Index-only scans: the fast path
If your query only needs columns that are in the index, the database can skip the heap fetch entirely:
-- Standard index on (user_id)
-- This query needs user_id (in index) AND status (not in index) → heap fetch required
SELECT status FROM orders WHERE user_id = 42;
-- Covering index on (user_id, status)
CREATE INDEX idx_orders_user_status ON orders(user_id, status);
-- Now this query is an index-only scan — no heap fetch
SELECT status FROM orders WHERE user_id = 42;
In PostgreSQL, index-only scans also require the visibility map to indicate that heap pages don't need to be checked for row visibility (MVCC). Run VACUUM regularly to keep the visibility map current on heavily updated tables.
Write overhead: the cost side
Every index you add slows down writes:
- INSERT: add a new entry to each index B-tree
- UPDATE: if an indexed column changes, delete the old entry and insert a new one
- DELETE: mark the index entry as dead (it's cleaned up by vacuum/autovacuum)
On a table with 5 indexes, an INSERT writes to 6 places (the table + 5 indexes). On high-write tables, index overhead is a real cost. PostgreSQL's EXPLAIN (ANALYZE, BUFFERS) shows buffer writes, which lets you see the write amplification.
Index types beyond B-tree
Hash index: O(1) equality lookup, no range support. Useful for pure equality on high-cardinality columns. In PostgreSQL, hash indexes are now WAL-logged (since PG 10) and safe for production.

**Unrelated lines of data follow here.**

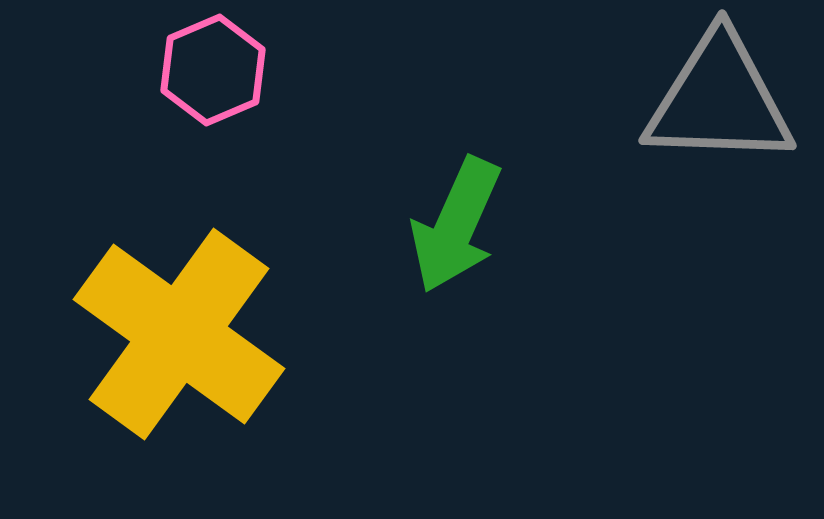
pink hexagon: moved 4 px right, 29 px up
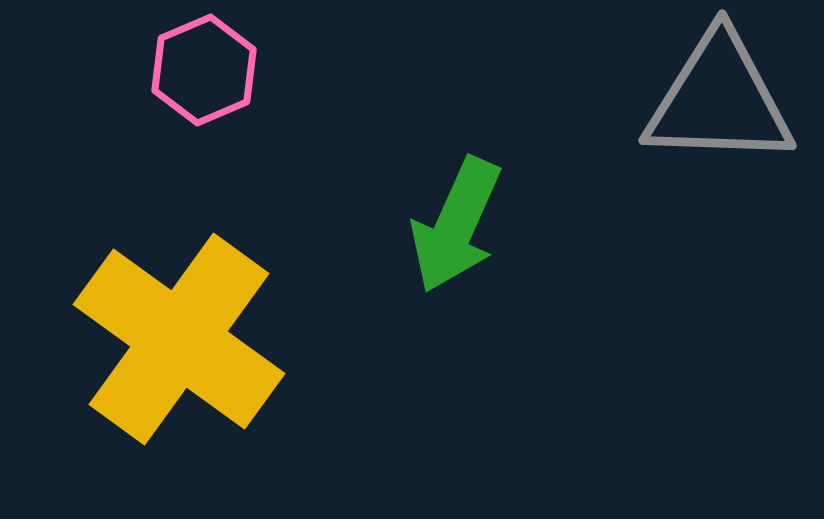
pink hexagon: moved 9 px left
yellow cross: moved 5 px down
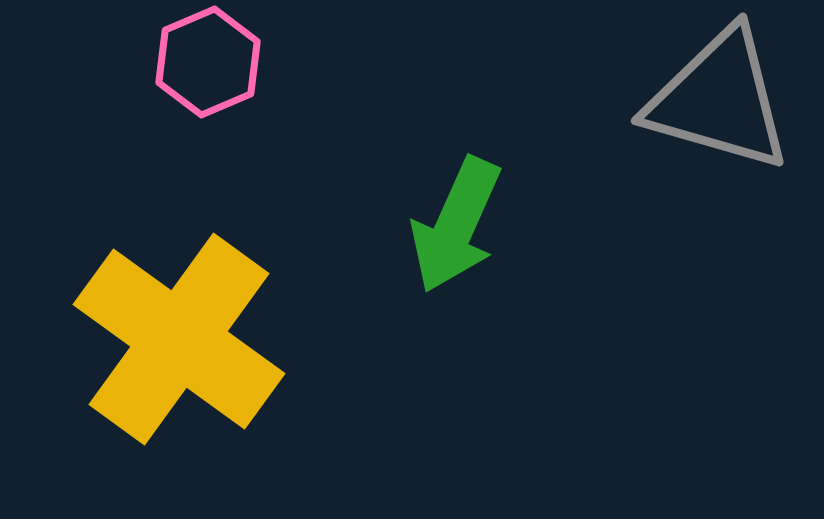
pink hexagon: moved 4 px right, 8 px up
gray triangle: rotated 14 degrees clockwise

GIN (Generalized Inverted Index): for indexing multi-valued types — arrays, JSONB, tsvector. Used for full-text search and JSONB @> / ? operators.
GiST (Generalized Search Tree): for geometric types, range types, and full-text search. Also used by pg_trgm for LIKE/ILIKE pattern matching.
BRIN (Block Range INdex): stores min/max values per block range. Tiny size, useful only for columns that correlate strongly with physical storage order (e.g., auto-increment IDs, monotonically increasing timestamps). Excellent for time-series append tables.
-- BRIN on a time-series table where rows are inserted in timestamp order
CREATE INDEX idx_events_created_brin ON events USING BRIN (created_at);
-- This index is ~100x smaller than a B-tree index on the same column
-- Only useful for range queries on naturally ordered data
The index mental model applied
When a query is slow, your first question should be: is the predicate in my WHERE clause covered by an index? Check with EXPLAIN. If it's doing a Seq Scan, check whether a usable index exists and whether the optimizer's selectivity estimate is accurate. If the index exists but isn't used, investigate whether a function or cast is defeating it, or whether the optimizer correctly determined the seq scan is cheaper.